2. The primary issue revolved around whether the Commissioner of Income-tax (Appeals) erred in deleting the addition of Rs. 49,00,000/- under section 68 of the IT Act, 1961, despite the lack of proof regarding the creditworthiness of the share applicant.

3. The second issue questioned whether the deletion of the addition was justified, considering the entire transaction was conducted in cash, raising doubts about the share applicant company's capacity to make such a payment.

4. The third issue focused on the genuineness of the transaction, especially since the cash received did not reflect in the books of accounts, leading to a dispute over the legitimacy of the transaction.

5. During the assessment proceedings, the assessee provided various details regarding the company from which the share capital was received, including confirmation of accounts, financial results, and affidavits. However, the AO made the addition under section 68 due to the cash nature of the transaction and unresponsive notices under section 133(6) of the Act.

6. The Commissioner of Income-tax (Appeals) deleted the addition based on the complete trail of the money provided by the assessee, demonstrating the flow of funds from one entity to another, thereby establishing the identity, creditworthiness, and genuineness of the transaction.

7. The revenue contested the deletion, arguing that the creditworthiness and genuineness of the transaction were not adequately proven. The revenue relied on legal precedents and emphasized the need for banking channel transactions in such cases.

8. The assessee, on the other hand, presented a detailed money trail, showing the source of funds and the flow of transactions between related parties. The assessee maintained that the identity, creditworthiness, and genuineness of the transaction were sufficiently established.

9. The Tribunal examined the evidence presented, including cash books, bank statements, and confirmations, to conclude that the assessee had adequately explained the transaction's legitimacy.
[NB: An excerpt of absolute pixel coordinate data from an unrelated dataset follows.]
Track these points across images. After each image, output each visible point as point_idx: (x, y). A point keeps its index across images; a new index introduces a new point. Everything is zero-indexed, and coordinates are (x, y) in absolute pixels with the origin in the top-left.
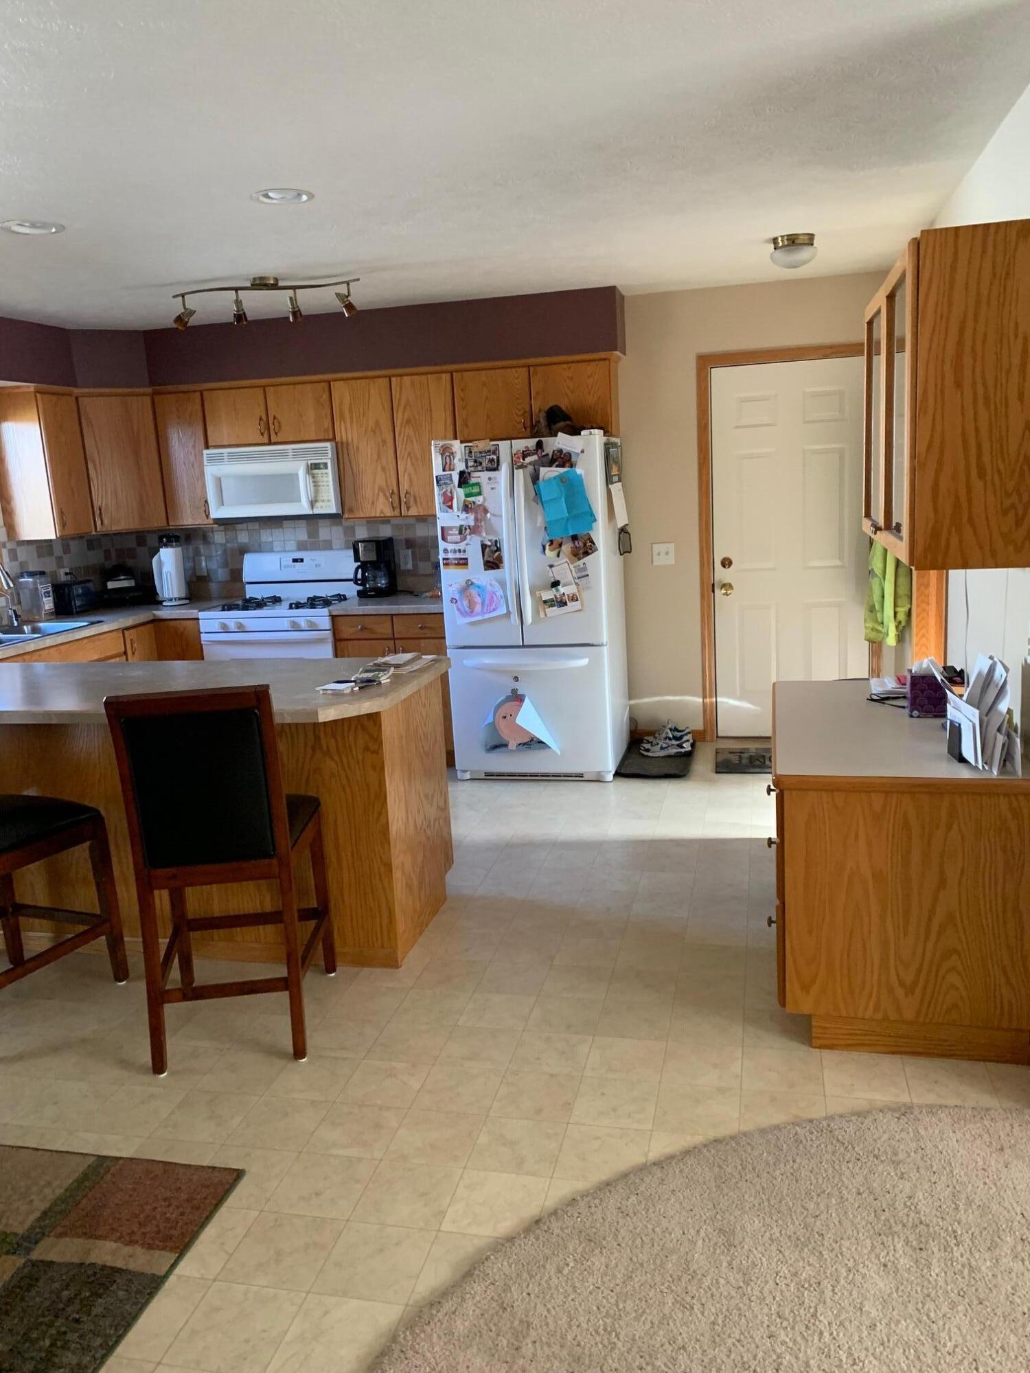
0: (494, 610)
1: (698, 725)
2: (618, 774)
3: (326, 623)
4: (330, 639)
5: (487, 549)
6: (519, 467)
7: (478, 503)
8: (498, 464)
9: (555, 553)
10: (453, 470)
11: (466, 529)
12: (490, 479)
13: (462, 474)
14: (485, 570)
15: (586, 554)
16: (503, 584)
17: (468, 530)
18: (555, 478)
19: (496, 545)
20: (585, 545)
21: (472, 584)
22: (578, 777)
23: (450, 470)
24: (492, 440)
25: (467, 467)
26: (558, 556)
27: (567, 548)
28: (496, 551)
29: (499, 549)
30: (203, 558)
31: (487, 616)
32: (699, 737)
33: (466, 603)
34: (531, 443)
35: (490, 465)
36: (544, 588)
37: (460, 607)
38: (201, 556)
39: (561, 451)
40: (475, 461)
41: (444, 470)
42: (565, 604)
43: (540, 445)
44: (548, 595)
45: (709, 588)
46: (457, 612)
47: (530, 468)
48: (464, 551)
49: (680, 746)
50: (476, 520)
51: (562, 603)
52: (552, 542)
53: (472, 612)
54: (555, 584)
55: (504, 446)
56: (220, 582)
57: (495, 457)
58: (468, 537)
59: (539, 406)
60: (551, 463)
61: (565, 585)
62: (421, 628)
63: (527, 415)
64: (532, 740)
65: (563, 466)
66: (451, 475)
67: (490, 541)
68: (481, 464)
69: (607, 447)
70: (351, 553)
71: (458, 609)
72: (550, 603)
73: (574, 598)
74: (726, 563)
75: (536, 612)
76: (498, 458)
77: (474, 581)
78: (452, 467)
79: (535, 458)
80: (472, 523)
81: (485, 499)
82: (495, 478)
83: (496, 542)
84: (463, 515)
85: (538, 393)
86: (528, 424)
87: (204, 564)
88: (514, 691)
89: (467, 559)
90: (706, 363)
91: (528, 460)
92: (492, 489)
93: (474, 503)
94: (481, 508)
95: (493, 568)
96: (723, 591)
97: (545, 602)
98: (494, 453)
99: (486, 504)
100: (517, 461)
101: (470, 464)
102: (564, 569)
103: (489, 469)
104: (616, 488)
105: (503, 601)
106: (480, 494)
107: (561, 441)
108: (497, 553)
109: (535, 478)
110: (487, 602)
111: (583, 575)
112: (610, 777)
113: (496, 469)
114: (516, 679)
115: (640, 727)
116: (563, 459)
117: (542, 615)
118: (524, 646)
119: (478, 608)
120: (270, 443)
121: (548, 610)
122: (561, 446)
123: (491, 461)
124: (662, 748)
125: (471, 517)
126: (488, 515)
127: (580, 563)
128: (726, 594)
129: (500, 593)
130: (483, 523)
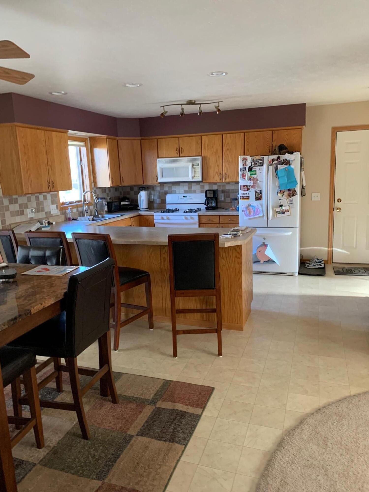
0: (258, 214)
1: (326, 258)
2: (299, 274)
3: (197, 218)
4: (198, 223)
5: (257, 193)
6: (270, 165)
7: (255, 177)
8: (263, 164)
9: (282, 195)
10: (247, 166)
11: (249, 186)
12: (260, 169)
13: (249, 167)
14: (256, 200)
15: (293, 195)
16: (262, 205)
17: (250, 187)
18: (283, 169)
19: (260, 192)
20: (293, 192)
21: (251, 205)
22: (285, 274)
23: (245, 166)
24: (261, 156)
25: (252, 165)
26: (283, 196)
27: (286, 193)
28: (260, 194)
29: (261, 193)
30: (152, 195)
31: (255, 216)
32: (326, 262)
33: (248, 212)
34: (275, 157)
35: (260, 164)
36: (277, 207)
37: (246, 213)
38: (152, 194)
39: (286, 160)
40: (255, 163)
41: (243, 166)
42: (284, 213)
43: (279, 158)
44: (278, 210)
45: (332, 209)
46: (244, 215)
47: (275, 165)
48: (249, 194)
49: (320, 265)
50: (254, 183)
51: (283, 213)
52: (281, 191)
53: (250, 215)
54: (281, 206)
55: (265, 158)
56: (158, 203)
57: (262, 162)
58: (250, 189)
59: (276, 144)
60: (282, 164)
61: (285, 206)
62: (230, 220)
63: (271, 147)
64: (269, 260)
65: (286, 165)
66: (245, 168)
67: (258, 190)
68: (257, 164)
69: (301, 159)
70: (204, 194)
71: (245, 214)
72: (278, 212)
73: (287, 211)
74: (339, 200)
75: (273, 216)
76: (263, 162)
77: (251, 204)
78: (246, 165)
79: (277, 162)
80: (252, 184)
81: (257, 176)
82: (262, 169)
83: (260, 191)
84: (249, 182)
85: (275, 140)
86: (271, 151)
87: (152, 197)
88: (264, 243)
89: (249, 197)
90: (335, 130)
91: (274, 163)
92: (260, 172)
93: (253, 177)
94: (256, 179)
95: (258, 200)
96: (338, 211)
97: (277, 212)
98: (262, 160)
99: (257, 178)
100: (270, 163)
101: (253, 164)
102: (285, 200)
103: (259, 166)
104: (303, 172)
105: (261, 211)
106: (255, 174)
107: (287, 156)
108: (261, 195)
109: (276, 169)
110: (256, 211)
111: (291, 203)
112: (297, 274)
113: (262, 166)
114: (264, 239)
115: (304, 258)
116: (287, 162)
117: (275, 217)
118: (268, 227)
119: (252, 214)
120: (180, 157)
121: (277, 215)
122: (286, 158)
123: (261, 163)
124: (314, 266)
125: (252, 182)
126: (258, 182)
127: (291, 199)
128: (339, 212)
129: (261, 208)
130: (256, 184)
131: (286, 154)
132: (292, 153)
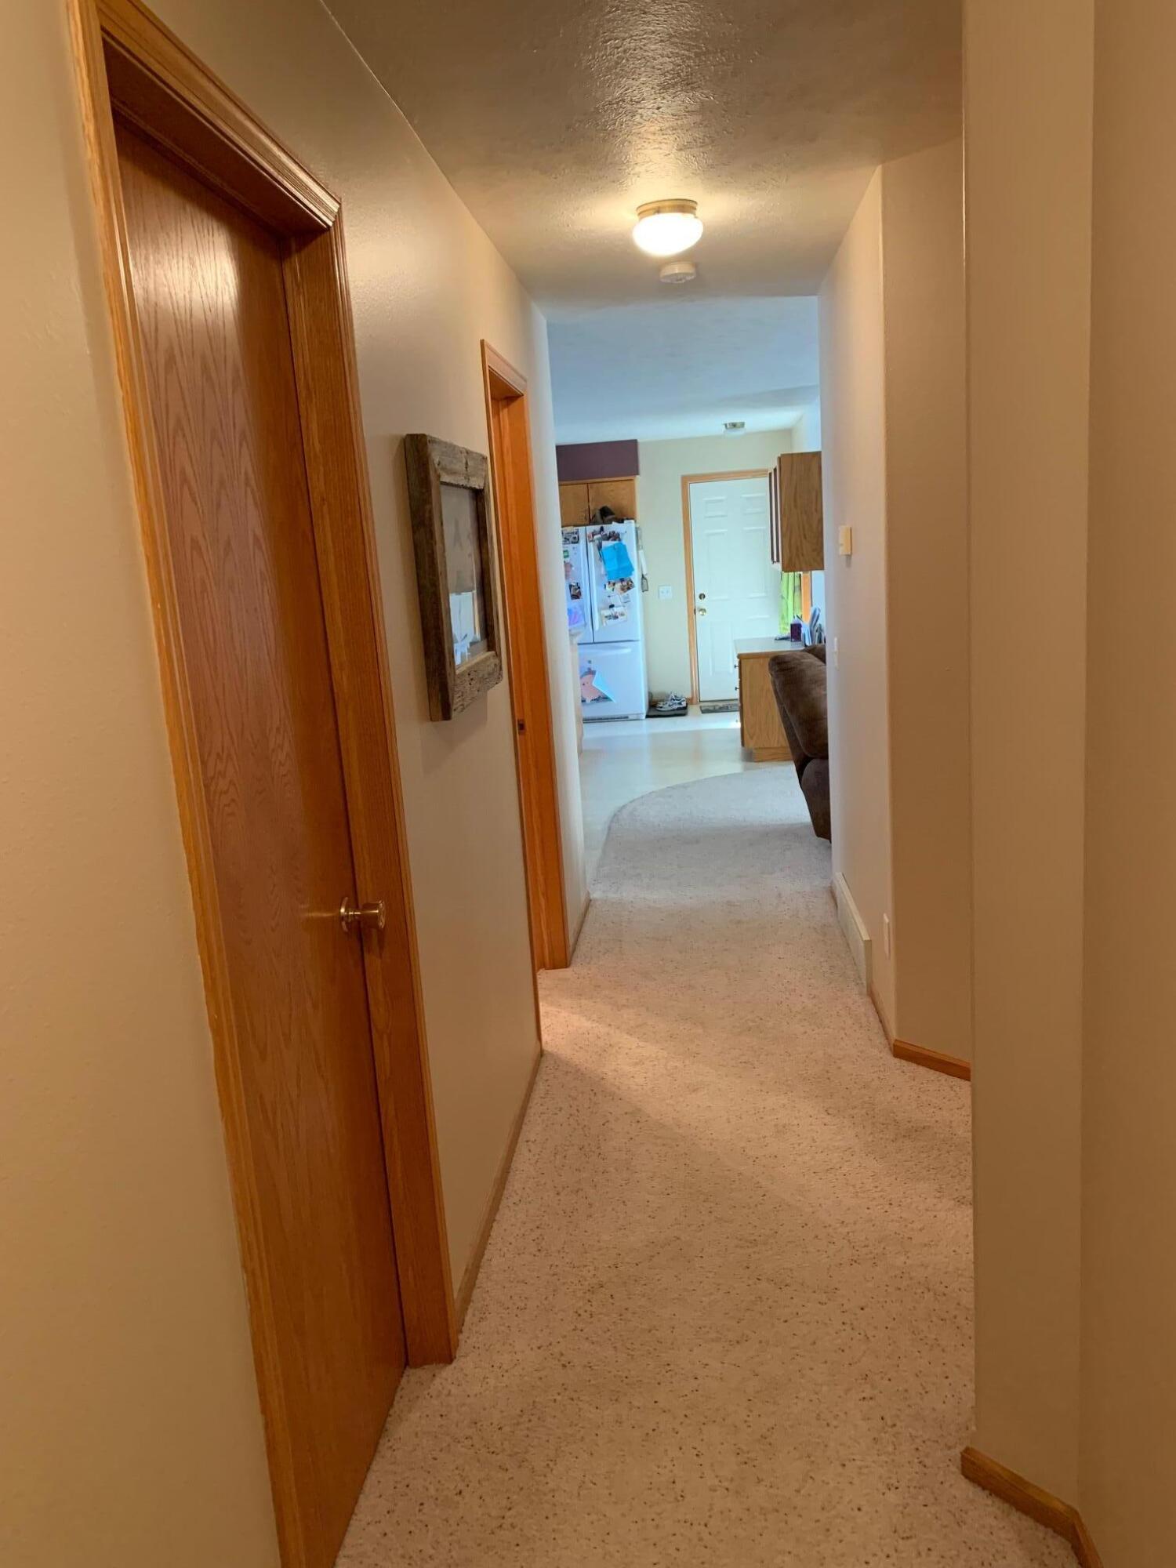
0: (576, 622)
1: (689, 696)
2: (648, 716)
5: (572, 588)
6: (590, 541)
7: (567, 562)
8: (579, 540)
9: (611, 588)
12: (574, 548)
14: (571, 599)
15: (629, 589)
16: (582, 608)
18: (611, 547)
19: (577, 585)
20: (628, 584)
22: (625, 718)
24: (575, 526)
26: (613, 590)
27: (618, 585)
28: (577, 589)
29: (579, 588)
31: (572, 626)
32: (690, 701)
34: (597, 528)
35: (574, 541)
36: (604, 609)
39: (614, 532)
40: (565, 539)
42: (617, 617)
43: (602, 529)
44: (608, 612)
45: (693, 611)
47: (597, 542)
49: (680, 704)
51: (616, 617)
52: (609, 583)
54: (612, 606)
55: (581, 529)
57: (577, 536)
59: (595, 507)
60: (608, 538)
61: (617, 607)
63: (587, 512)
64: (599, 697)
65: (615, 540)
67: (574, 583)
68: (568, 540)
69: (637, 529)
72: (609, 617)
73: (622, 615)
74: (702, 596)
75: (601, 623)
76: (579, 536)
79: (599, 536)
81: (570, 560)
82: (578, 548)
83: (578, 583)
85: (592, 499)
86: (588, 518)
88: (589, 669)
90: (686, 481)
91: (595, 537)
94: (569, 565)
95: (576, 598)
96: (701, 613)
97: (606, 617)
98: (576, 533)
99: (571, 562)
100: (590, 538)
102: (617, 597)
103: (573, 543)
104: (641, 552)
105: (582, 617)
106: (567, 556)
107: (614, 527)
109: (600, 547)
110: (572, 618)
111: (627, 601)
112: (644, 717)
113: (577, 542)
114: (590, 662)
115: (655, 698)
116: (614, 536)
117: (604, 624)
118: (594, 643)
121: (607, 621)
122: (614, 530)
123: (575, 538)
124: (670, 706)
126: (573, 568)
127: (625, 594)
128: (703, 615)
129: (580, 612)
130: (569, 573)
131: (613, 523)
132: (621, 521)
The Tribunal emphasized that transactions in cash should not be viewed with suspicion unless there is evidence of introducing the assessee's own money.

10. The Tribunal dismissed the revenue's appeal, confirming the Commissioner of Income-tax (Appeals)'s decision to delete the addition under section 68 of the Act, as the genuineness and legitimacy of the transaction were satisfactorily demonstrated by the assessee.

11. The Tribunal also addressed the legal cases cited by the revenue, clarifying that the facts of those cases were not analogous to the present case, thereby reinforcing the decision to uphold the deletion of the addition.

12. Ultimately, the Tribunal dismissed the revenue's appeal, affirming the order of the Commissioner of Income-tax (Appeals) to delete the addition under section 68 of the Income Tax Act.